At the heart of this shift are Cowork skills. These aren’t prompts or templates; they’re defined capabilities Cowork loads dynamically to get real work done across Microsoft 365.

Let’s break down what this actually means and how to start using it properly.


What Are Copilot Cowork Skills (and Why You Should Care)

Copilot Cowork ships with a set of built‑in skills covering common Microsoft 365 workloads—things like documents, email, meetings, research, and scheduling. When you give Cowork a task, it plans the work, selects the relevant skills, and executes them in sequence, showing its progress as it goes.

The key difference from normal Copilot usage is this:

  • You give one outcome‑based instruction
  • Cowork figures out the steps
  • It asks for approval before irreversible actions (like sending an email)

  • Output is saved directly to OneDrive or SharePoint, ready for use.

This is procedural AI, not conversational AI—and that matters for anyone serious about productivity or governance.


Step 1: Open Copilot Cowork

Start in Microsoft 365 Copilot:

  1. Open the Microsoft 365 Copilot app
  2. Select Cowork from the available agents

  3. You’ll land on the Cowork home page, with suggested starter tasks like:

    • Catch me up

    • Organise my inbox

    • Prepare for a meeting

    • Research a company

These aren’t marketing examples—they’re fully functional task starters designed to load the right skills automatically.


Step 2: Enter a Task, Not a Prompt

In the chat input box:

  1. Type what you want done, not how to do it

    • e.g. “Prepare me for my meeting with the sales team tomorrow”
  2. Press Enter or select Send
  3. Cowork immediately starts planning and executing the task

Behind the scenes, Cowork decides which skills to use—email, calendar, meetings, documents—based on your request. You don’t need to micromanage this.


Step 3: Add Context with Files (This Is Critical)

Cowork is good by default, but it’s far better with context.

########################################

- Your tasks:
**a.** According to the Copilot Cowork guide, where is Cowork's output saved?
**b.** List every suggested starter task that the Copilot Cowork guide says appears on the Cowork home page.
**c.** Continue the Copilot Cowork guide from its final sentence, carrying on the step about adding context with files.
The entries after this point were taken from a different source.

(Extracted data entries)
########################################

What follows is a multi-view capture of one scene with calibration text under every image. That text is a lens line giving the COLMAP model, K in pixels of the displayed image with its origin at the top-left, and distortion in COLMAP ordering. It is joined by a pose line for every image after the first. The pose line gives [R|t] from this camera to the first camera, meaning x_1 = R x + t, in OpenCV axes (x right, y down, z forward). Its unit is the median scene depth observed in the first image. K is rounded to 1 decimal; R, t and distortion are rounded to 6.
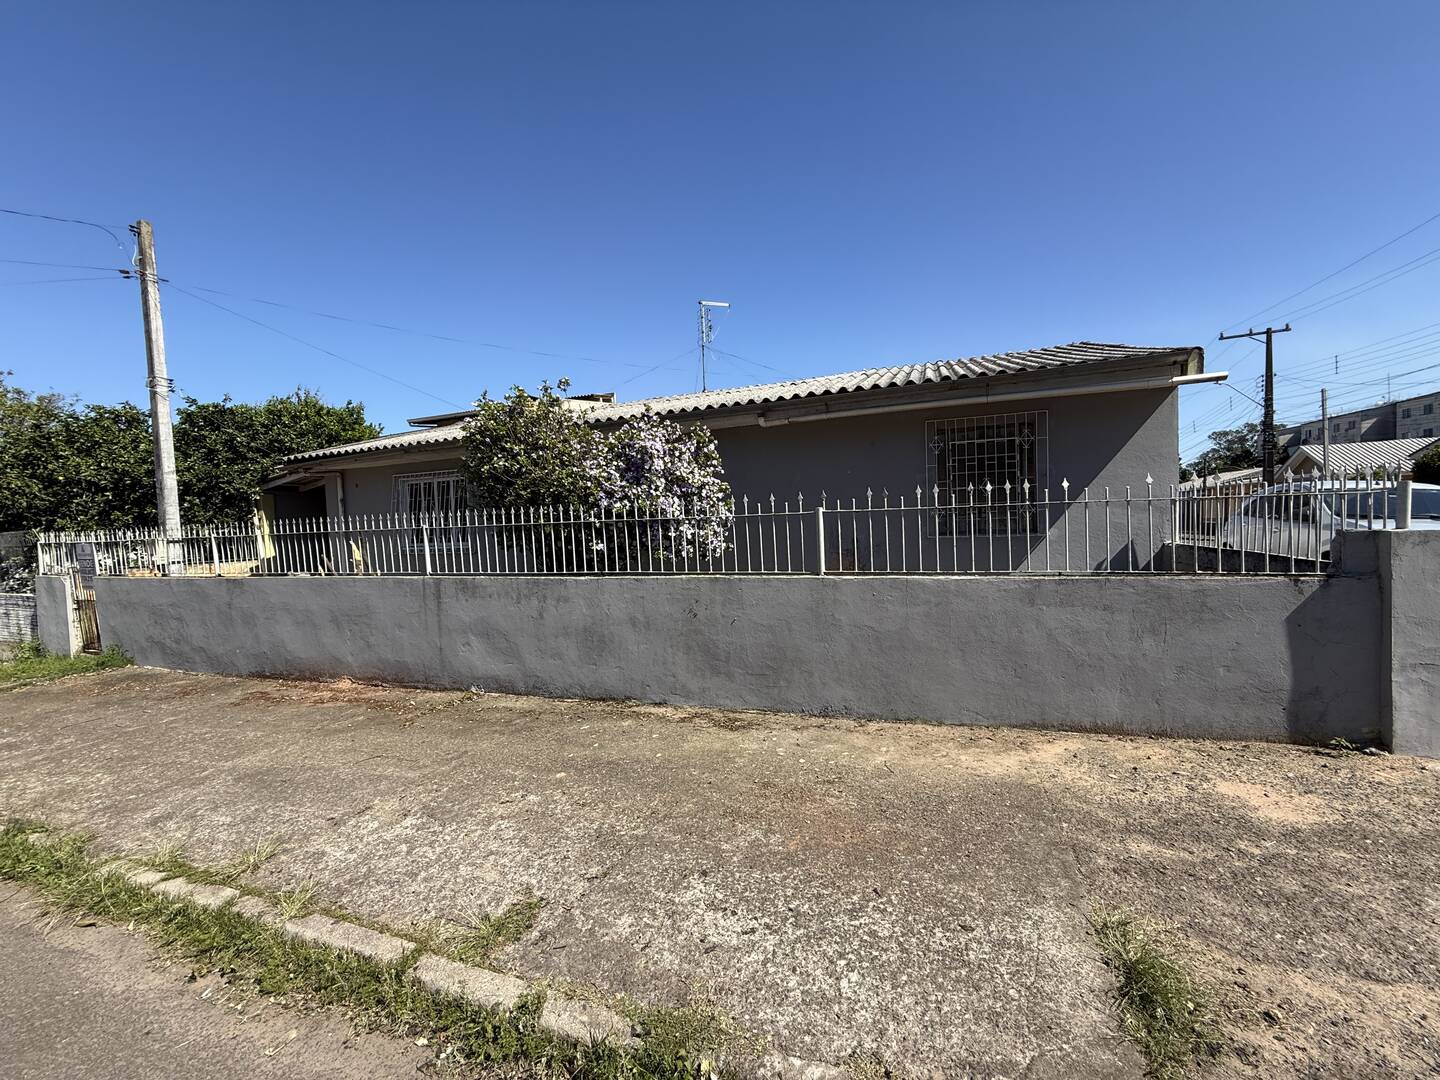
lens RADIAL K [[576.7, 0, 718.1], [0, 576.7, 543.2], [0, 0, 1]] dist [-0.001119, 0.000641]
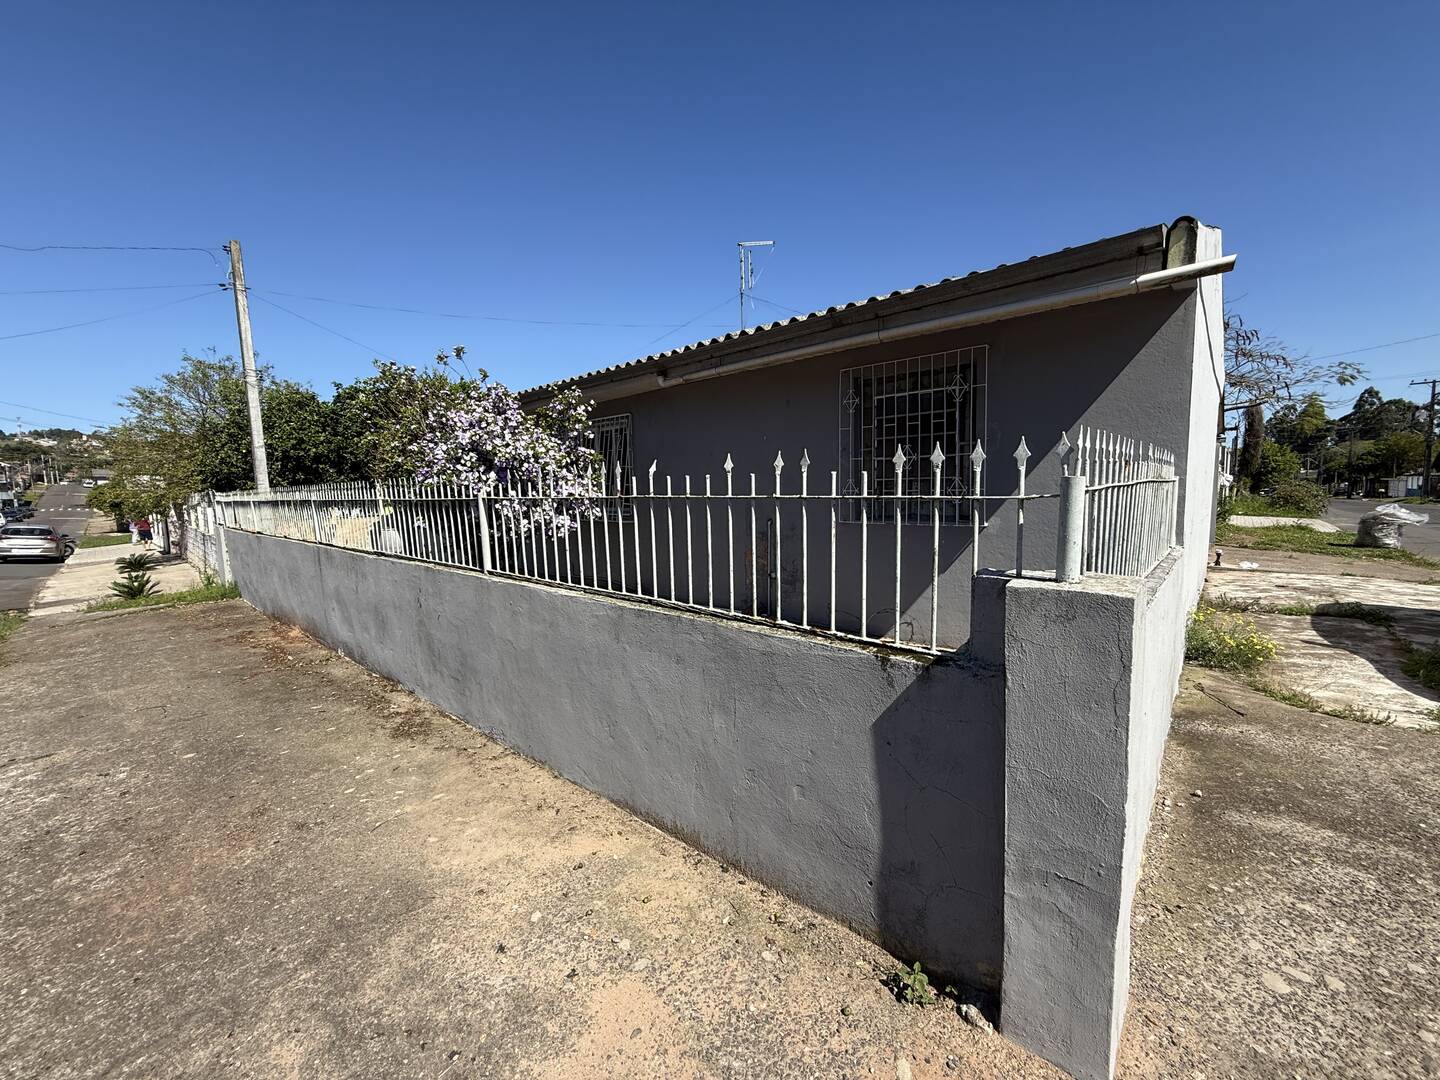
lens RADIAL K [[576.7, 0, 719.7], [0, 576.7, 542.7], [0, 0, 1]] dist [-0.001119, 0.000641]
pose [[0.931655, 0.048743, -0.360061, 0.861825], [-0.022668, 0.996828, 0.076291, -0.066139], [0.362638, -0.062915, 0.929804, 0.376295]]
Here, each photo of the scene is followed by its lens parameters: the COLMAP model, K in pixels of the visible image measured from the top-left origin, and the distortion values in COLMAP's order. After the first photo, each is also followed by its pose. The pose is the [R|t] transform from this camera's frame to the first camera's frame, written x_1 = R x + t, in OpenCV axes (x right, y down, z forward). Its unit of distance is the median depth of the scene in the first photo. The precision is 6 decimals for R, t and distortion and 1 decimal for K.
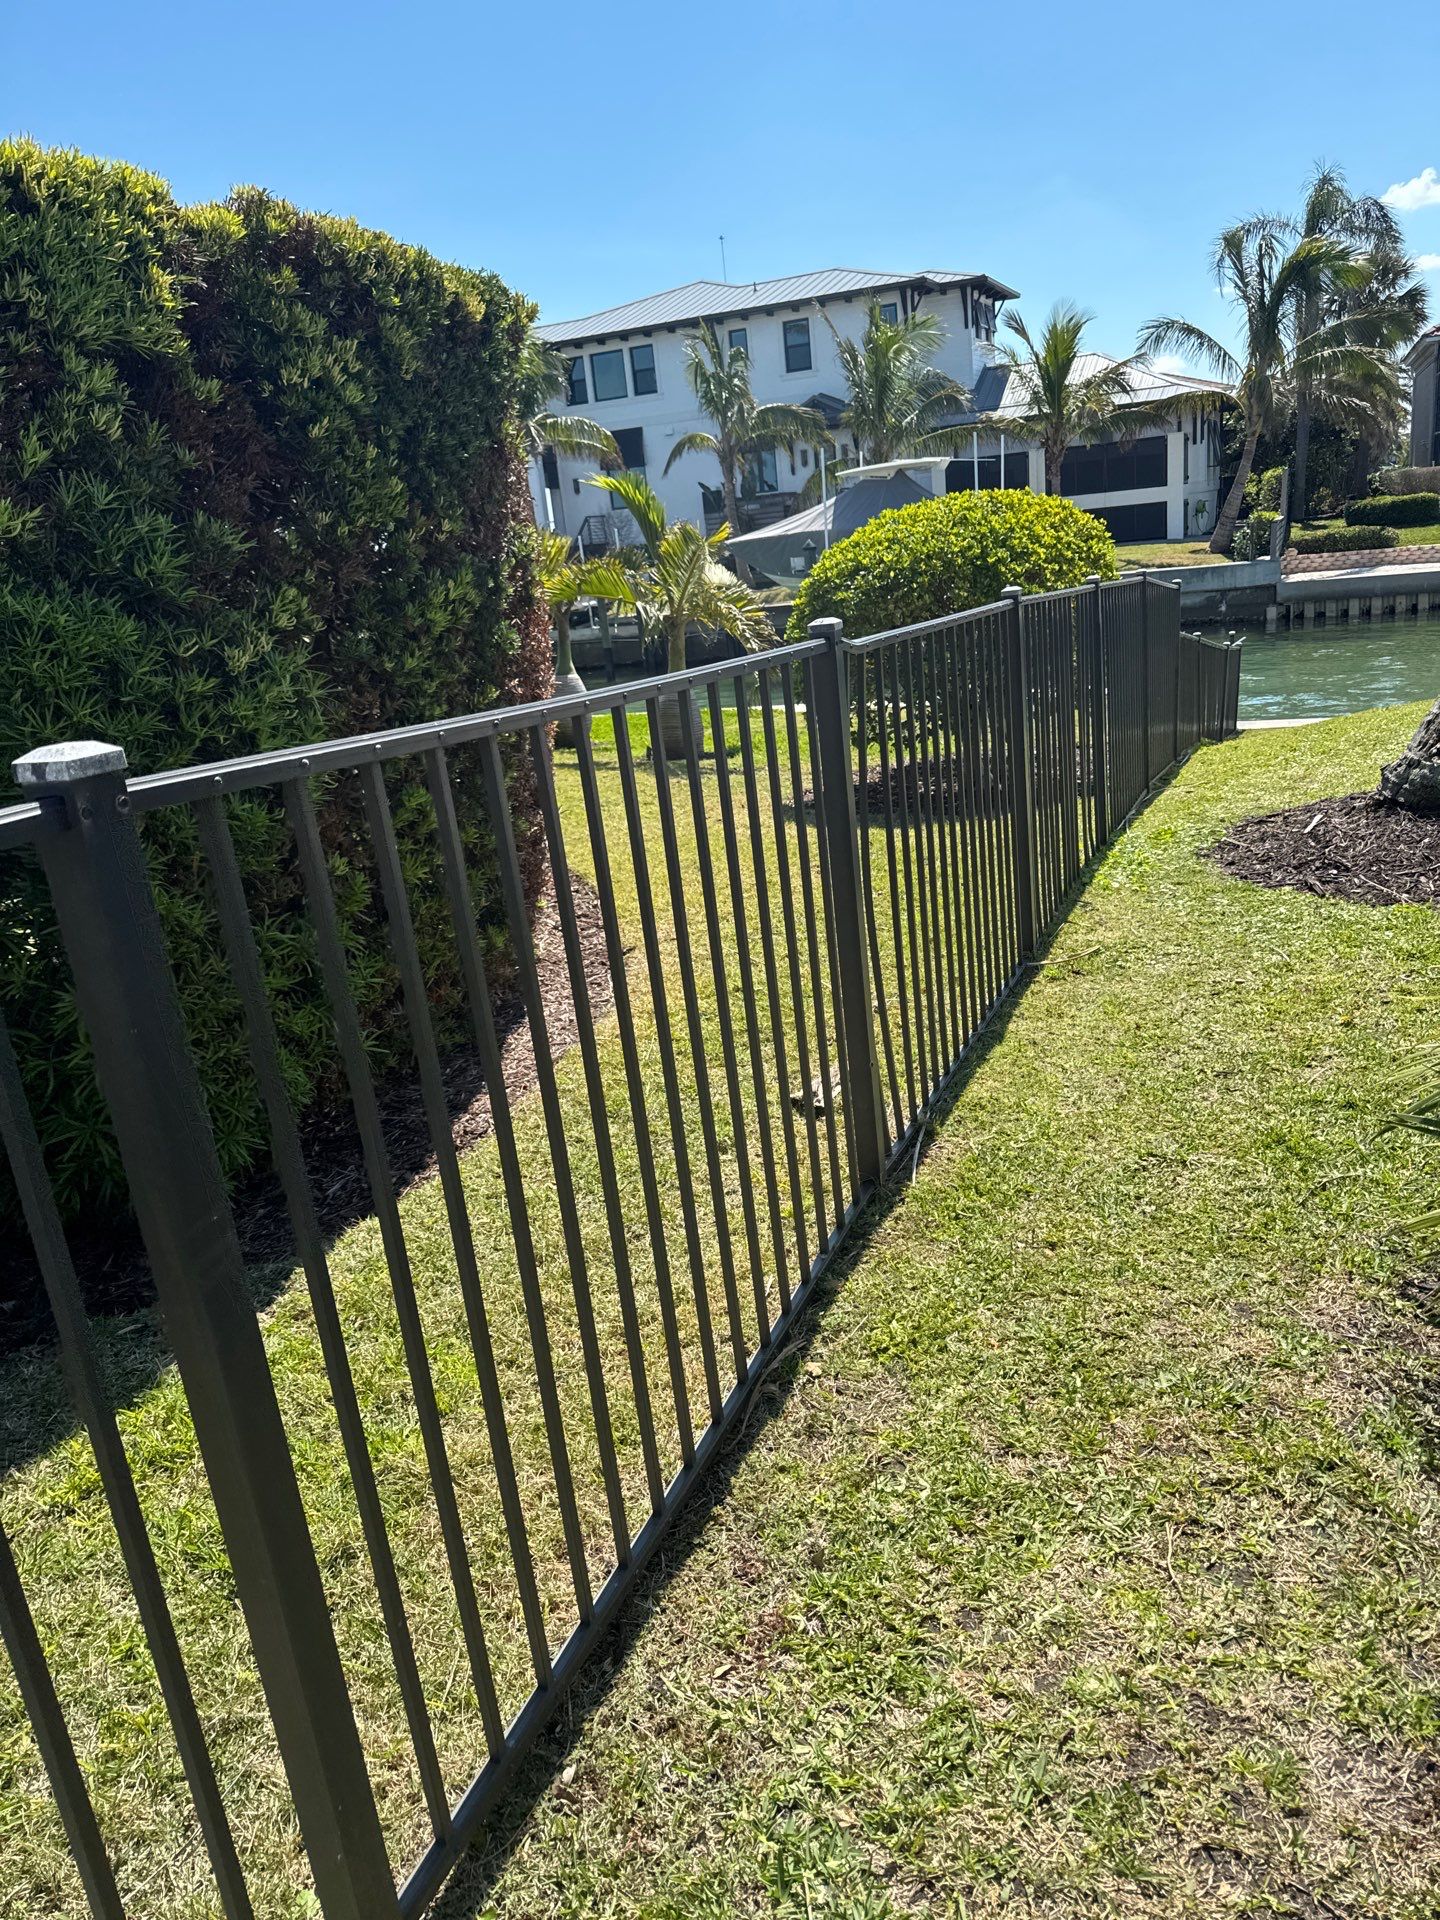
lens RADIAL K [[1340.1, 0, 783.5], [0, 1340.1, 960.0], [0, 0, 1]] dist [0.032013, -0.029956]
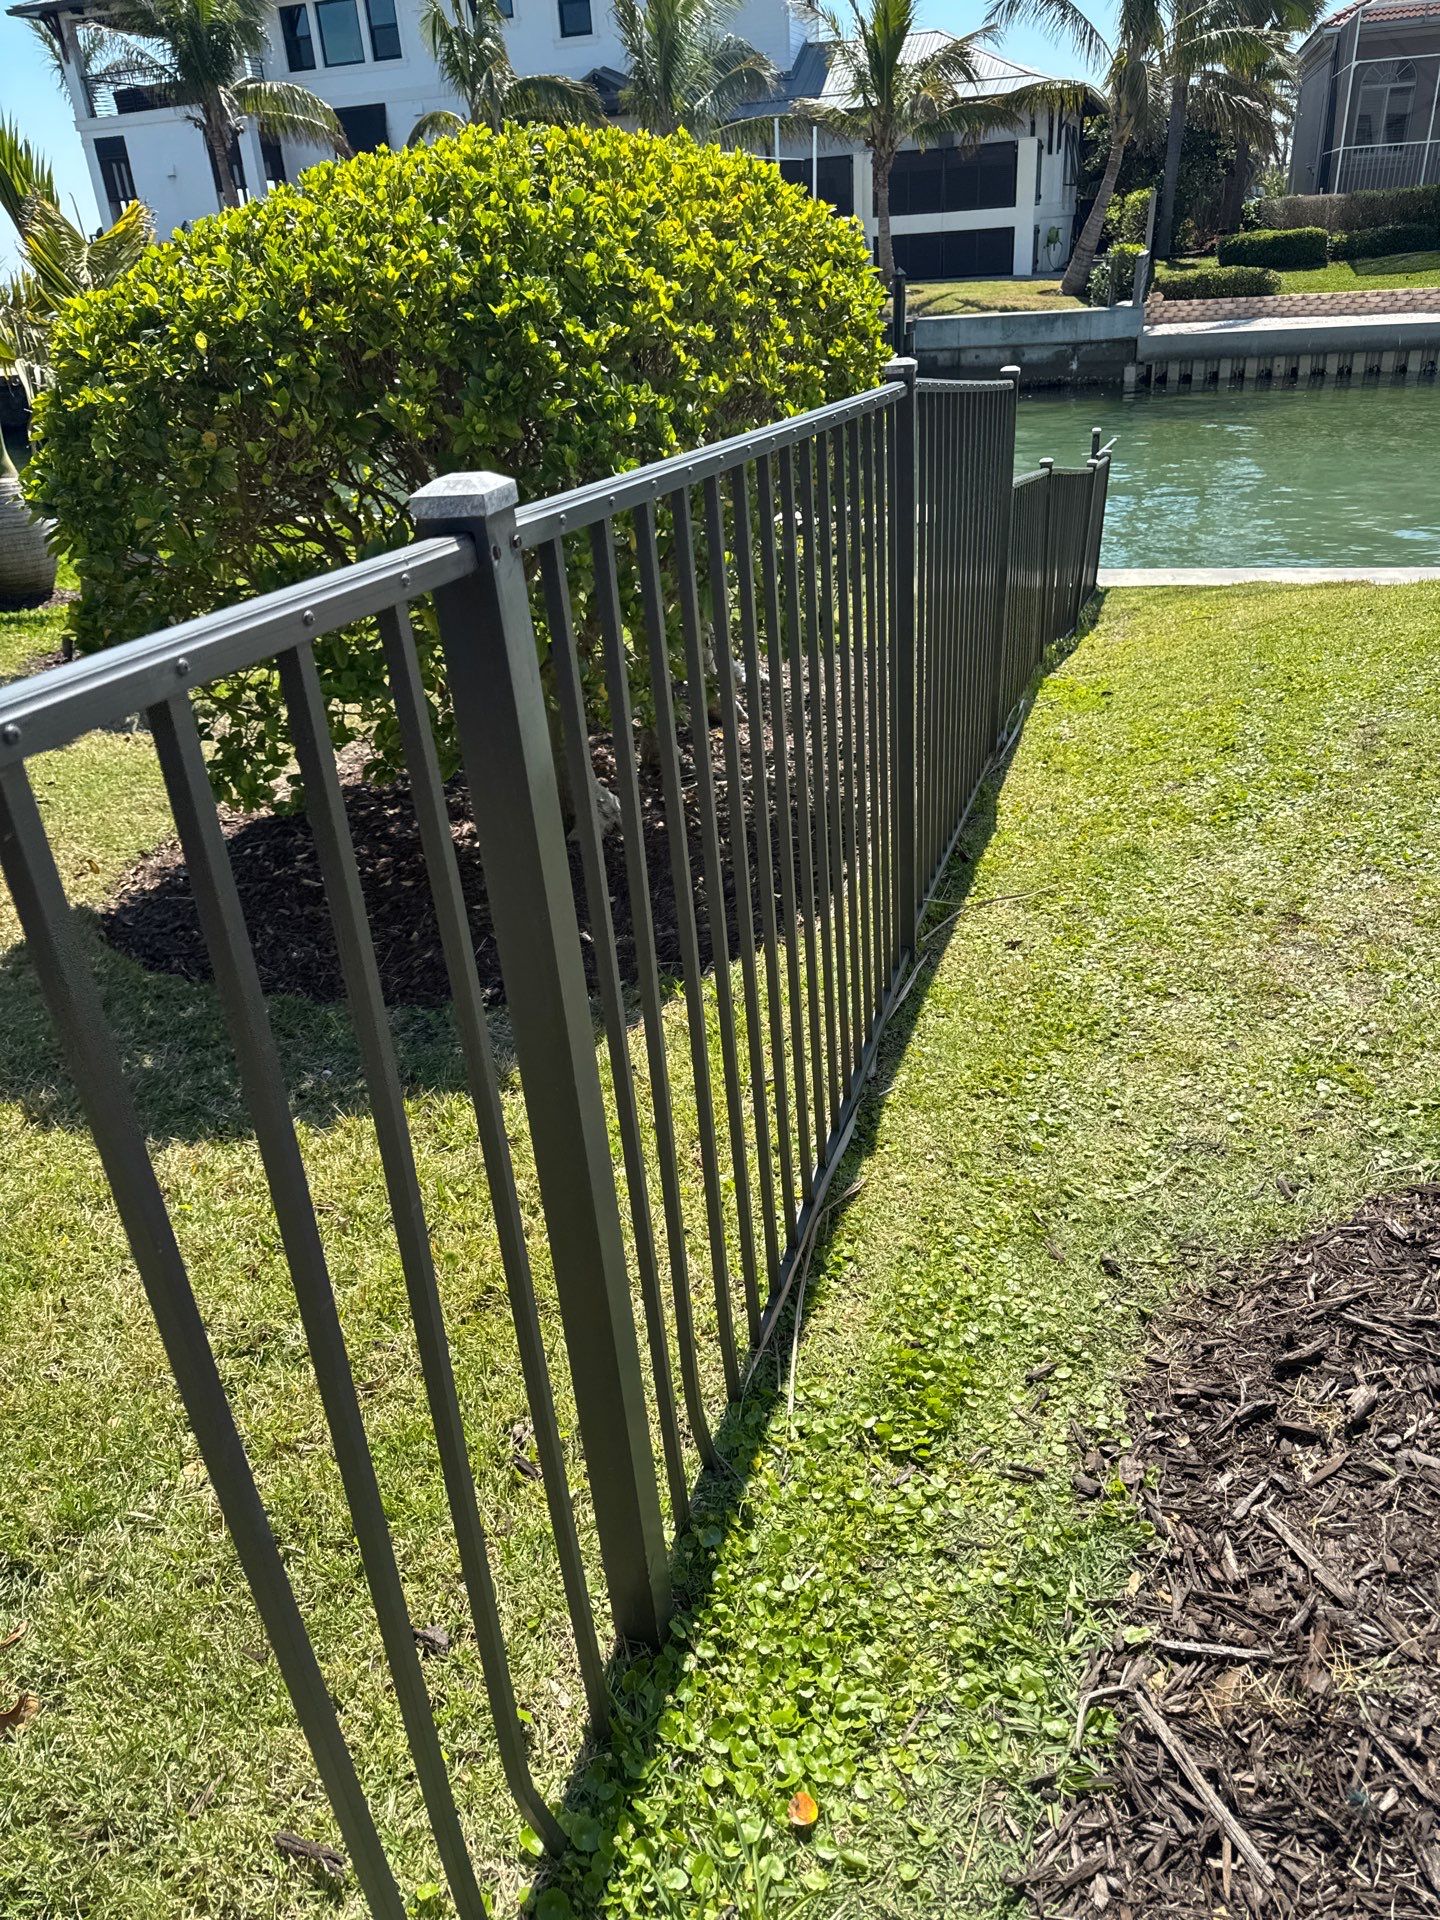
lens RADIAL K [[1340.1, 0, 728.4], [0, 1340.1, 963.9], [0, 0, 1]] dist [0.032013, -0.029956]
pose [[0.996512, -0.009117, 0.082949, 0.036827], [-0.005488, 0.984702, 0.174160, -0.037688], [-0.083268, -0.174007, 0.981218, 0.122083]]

########################################

- Exercise answers:
**a.** Directly to OneDrive or SharePoint.

**b.** Catch me up; Organise my inbox; Prepare for a meeting; Research a company

**c.**
To attach files:

  1. Drag and drop files directly into the chat, or
  2. Select Add attachments and choose:

    • Work files from OneDrive, SharePoint, or Teams

    • Upload files from your device

    • Reference meetings or people from your tenant
  3. Wait for file uploads to complete, then send your task

This is how you stop Copilot guessing and start getting outputs that match how you work.


Step 4: Follow Along While Cowork Works

Once the task starts, you’ll see:

  • A thinking/processing indicator
  • Step‑by‑step progress as Cowork executes each phase

  • Pauses when approval is required for higher‑risk actions

This is deliberate. Microsoft designed Cowork so you stay in control—even when you’re delegating complex, multi‑step work.


Step 5: Resume or Extend the Task

Cowork treats work as ongoing, not single‑use:

  • Recent tasks appear on the home page

  • You can resume any task without starting from scratch

  • You can add new instructions while Cowork is still working

This is especially powerful for research, reporting, and meeting prep workflows.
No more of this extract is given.